December natural gas futures went off of the board on Tuesday on a bullish note, gaining 13.1 cents to $4.282. Similarly, the now-prompt January contract added 9.9 cents to $4.403. The bump in futures values was widely attributed to Wednesday's special Energy Information Administration natural gas storage report, which was expected to show a much larger withdrawal than historical norms for the week ending Nov. 21.

Physical gas traders at the Algonquin Citygates finally perked up to the classic winter Nor'easter set that impacted much of the Northeast Wednesday. After dropping more than a nickel on Monday for Tuesday delivery, the index streaked $2.84 higher to average $6.64 for Wednesday through Sunday delivery.

Some other key Northeast and Appalachian points also saw significant increases, but not on the scale of Algonquin. Transco Zone 6 NY jumped 76 cents to average $4.12, and Texas Eastern M-3 tacked on 41 cents to average $3.75 for the holiday weekend delivery period. In the heart of the Marcellus Shale, Tennessee Zone 4 Marcellus added 14 cents to $2.48.

Outside of areas hit by the Nor'easter, red ink ruled the day's trading session. In the Midwest, Chicago Citygates dropped 7 cents to $4.47, and Alliance came off 6 cents to $4.48, while in the West, PG&E Citygate averaged $4.47, down 4 cents, and SoCal Border Average was $4.27, down 3 cents.

Traders and analysts alike expected Wednesday's storage report to blow away all historical comparisons for the week, thanks to the chilly early-season polar vortex that blasted the eastern half of the country last week. Citi Futures Perspective analyst Tim Evans is expecting a 131 Bcf net withdrawal, which would be well above both the date-adjusted 18 Bcf decline for the same week a year ago and the 6 Bcf withdrawal five-year average for the week.

"The market may still get a lift from Wednesday's DOE storage report for the week ended Nov. 21, with consensus expectations looking like they may run somewhat above our own model's estimate of 131 Bcf and miles above the 6 Bcf five-year average," Evans said. "However, the temperatures over the next two weeks continue to trend warmer, suggesting there may be plenty of selling into any rally."

Reuters reported Tuesday that a survey of 21 traders and analysts produced a 124-168 Bcf withdrawal range with consensus expectation of a 150 Bcf pull. If a 150 Bcf withdrawal is realized, it would be the largest withdrawal for the week in more than a decade.
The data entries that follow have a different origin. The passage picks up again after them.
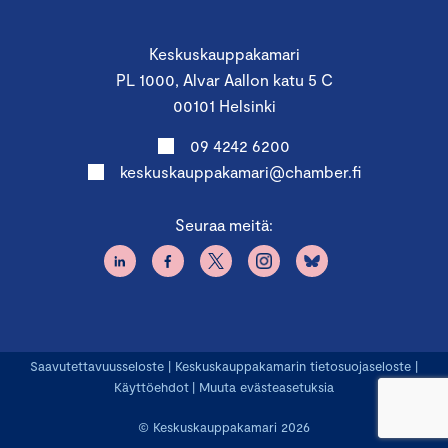
Keskuskauppakamari
PL 1000, Alvar Aallon katu 5 C
00101 Helsinki
09 4242 6200
keskuskauppakamari@chamber.fi
Seuraa meitä:
Saavutettavuusseloste
|
Keskuskauppakamarin tietosuojaseloste
|
Käyttöehdot
|
Muuta evästeasetuksia
© Keskuskauppakamari 2026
Teri Viswanath, director of Commodity Strategy for natural gas at BNP Paribas, said that Wednesday's noon eastern EIA stock release "will likely prove an outlier" when compared to the string of less exciting storage withdrawals in the weeks to follow. "We anticipate that analyst estimates for last week's storage withdrawal will reflect a new reference week high for a stock draw in the neighborhood of 148 to 154 Bcf; however, the next two releases will likely prove much more subdued, with stock draws more in line with the five-year lows of 35 to 40 Bcf."

Taking a peek at the current weather forecasts, Viswanath said Tuesday's forecast shows fairly similar agreement overall to Monday, with widespread warmth anticipated across the eastern U.S. in early December. "While there may be a weak cold front that clips the northern Midwest and Northeast at some point next week, this development appears to be only a brief interruption in the warm pattern," she said. "Consequently, the six-10 and 11-15 day forecasts continue to reflect an above-normal temperatures across much of the U.S., with cold air held in check at the Canadian border due to a developing South-Central ridge."

Viswanath said the lack of cold weather in the forecasts has sidelined buyers for the most part this week, with prices retreating back in the vicinity of the calendar-month lows. "Last month we warned that the make-or-break moment for pre-winter rallies tends to occur ahead of the Thanksgiving holiday," she said. "Without a second act to last week's polar outbreak, this month's rally failed to break above $4.50. The question remains as to whether the market is willing to pressure prices much lower at this early junction in the season. We suspect that such reserve will likely disappear next month, should the forecasts for January and February trend warmer. Such development, in our opinion, might open the floor below $4 by mid-season."